Accompanying them is a deeper sense of emotion, of narrative force, not least because of all the discussion about Messi finally replicating Diego Maradona.

It’s different with Germany.

None of this is to fall back on the classic clichés about their teams just doing their job, but they’ve had a contrasting route here. While Argentina have had to fight with every step, Germany have gradually begun to soar. The trajectory of their World Cup performances also reflects the rise of the last decade, as if this final is the inevitable consequence of the structural changes implemented in 2000.

“We have players right now who are playing at their peak,” Jogi Löw, the manager, said on the eve of the final.

Joachim Löw trains with his Germany squad ahead of the World Cup final

That is not to say Germany have not worked to get there. It would be a huge mistake to think otherwise. The point is the work done 12 years ago has facilitated the apparent ease and smoothness of their play.

Like the Spanish before them, Germany’s coaching revolution and the way in which they bring through young players affords them a team cohesion beyond pretty much any other national team. It is a cohesion Argentina could never hope to reach without the same deeper long-term transformation, so Alejandro Sabella, their manager, has constantly had to figure out a different way.

Germany’s performance against Brazil reached a different level. There was no better display of the merits of their overall football culture. There may be no better display, full-stop.

From very early in that semi-final, there was a sense of their performance coming together to produce a high quality of execution so rarely achieved. Brazil may have buckled, but Germany brutally produced their absolute best.

Once Thomas Müller had scored the opening goal from the rehearsed work of a set-piece, there was the excellence of Philipp Lahm’s tackle through to the effortlessness with which they interchanged and evaded Brazilian defenders. By the time Toni Kroos had dispatched a volley past Julio Cesar without a split-second’s hesitation, they were on that elusive plane of performance where everything just works. The fact Miroslav Klose broke Ronaldo’s World Cup scoring record and they achieved the highest semi-final win emphasised the scale of the performance.
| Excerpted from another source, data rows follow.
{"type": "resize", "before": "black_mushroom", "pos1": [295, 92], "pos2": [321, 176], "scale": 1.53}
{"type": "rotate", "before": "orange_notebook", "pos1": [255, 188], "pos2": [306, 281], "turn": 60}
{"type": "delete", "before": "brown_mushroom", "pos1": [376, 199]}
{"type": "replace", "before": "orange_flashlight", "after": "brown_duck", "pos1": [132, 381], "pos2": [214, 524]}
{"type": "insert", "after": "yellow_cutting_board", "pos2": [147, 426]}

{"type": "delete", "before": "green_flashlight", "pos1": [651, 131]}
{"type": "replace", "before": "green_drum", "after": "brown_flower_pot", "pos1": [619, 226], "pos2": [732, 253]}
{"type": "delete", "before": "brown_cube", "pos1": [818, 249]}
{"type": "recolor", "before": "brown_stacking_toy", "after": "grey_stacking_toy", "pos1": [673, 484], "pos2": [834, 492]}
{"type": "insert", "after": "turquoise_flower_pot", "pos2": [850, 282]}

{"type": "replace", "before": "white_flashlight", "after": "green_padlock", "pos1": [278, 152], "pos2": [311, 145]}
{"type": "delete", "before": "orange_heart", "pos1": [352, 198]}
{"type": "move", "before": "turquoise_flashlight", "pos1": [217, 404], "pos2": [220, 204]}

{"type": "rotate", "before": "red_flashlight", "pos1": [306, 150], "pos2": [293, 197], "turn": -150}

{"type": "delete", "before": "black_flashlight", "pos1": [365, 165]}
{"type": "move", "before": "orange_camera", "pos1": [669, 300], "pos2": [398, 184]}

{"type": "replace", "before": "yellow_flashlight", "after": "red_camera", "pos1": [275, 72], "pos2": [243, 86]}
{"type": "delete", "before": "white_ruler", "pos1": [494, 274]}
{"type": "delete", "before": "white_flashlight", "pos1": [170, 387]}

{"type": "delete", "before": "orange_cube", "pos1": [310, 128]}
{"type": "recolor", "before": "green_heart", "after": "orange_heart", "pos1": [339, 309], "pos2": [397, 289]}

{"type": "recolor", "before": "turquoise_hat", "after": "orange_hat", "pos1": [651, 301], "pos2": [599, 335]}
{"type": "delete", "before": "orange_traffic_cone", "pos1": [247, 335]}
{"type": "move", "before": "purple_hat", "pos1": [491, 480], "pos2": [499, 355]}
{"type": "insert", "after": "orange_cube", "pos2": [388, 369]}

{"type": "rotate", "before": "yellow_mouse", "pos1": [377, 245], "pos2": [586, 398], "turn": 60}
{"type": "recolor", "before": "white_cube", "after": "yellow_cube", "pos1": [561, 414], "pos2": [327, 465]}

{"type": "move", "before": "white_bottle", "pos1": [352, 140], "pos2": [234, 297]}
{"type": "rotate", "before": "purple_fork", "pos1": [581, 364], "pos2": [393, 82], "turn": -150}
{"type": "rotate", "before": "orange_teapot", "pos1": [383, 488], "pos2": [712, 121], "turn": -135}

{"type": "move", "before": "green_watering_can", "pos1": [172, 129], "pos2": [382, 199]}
“That was perfection,” Franz Beckenbauer said. It also shifted the central issue of this final from stopping Messi to stopping the force of inevitability, the idea of a grand project coming to fruition.

“We just have to tap into our potential,” Schweinsteiger said, with Löw repeating the same phrase.

“We believe if we can impose our game, we will win.”

That is difficult to dispute. The one potential problem is whether that has all come to fruition at a fractionally inopportune moment. The one issue with perfection is that it is virtually impossible to maintain and can create challenges of its own.

Germany's defender and captain Philipp Lahm (C) and midfielder Bastian Schweinsteiger (R) celebrate after winning the quarter-final against France

There is something universal about a group suffering a hangover after such a heady night. On the other side, there is sheer disruptiveness of Argentina’s bloody-minded ability to dig in. Schweinsteiger pointedly described Mascherano as “the leader of a pack of wolves.” Argentina have often shown a feral response to the idea of being beaten, and tomorrow is likely to be no different.

“The team puts their lives on the pitch. They kill for each other,” the goalkeeper Sergio Romero says.

Mascherano struck a similar tone. “We need to be narrow and we need to be compact.”

Defensive midfielder Javier Mascherano is among Argentina's key men

The issue of Germany’s level adds another layer to the match. Löw is clearly excellent at creating an attack, but has always had something of a blind spot with backlines. That rarely matters if Germany are on form, but becomes a formidable issue when they are not. If the latter is the case, it will mean Löw simply has to come up with something to stop Messi. That is a fearsome task, as so many have found.

It was put to the German manager, how devastating the No 10 can be. “We don’t have any fear whatsoever,” he said. “It is a matter of winning. We know we can write history.”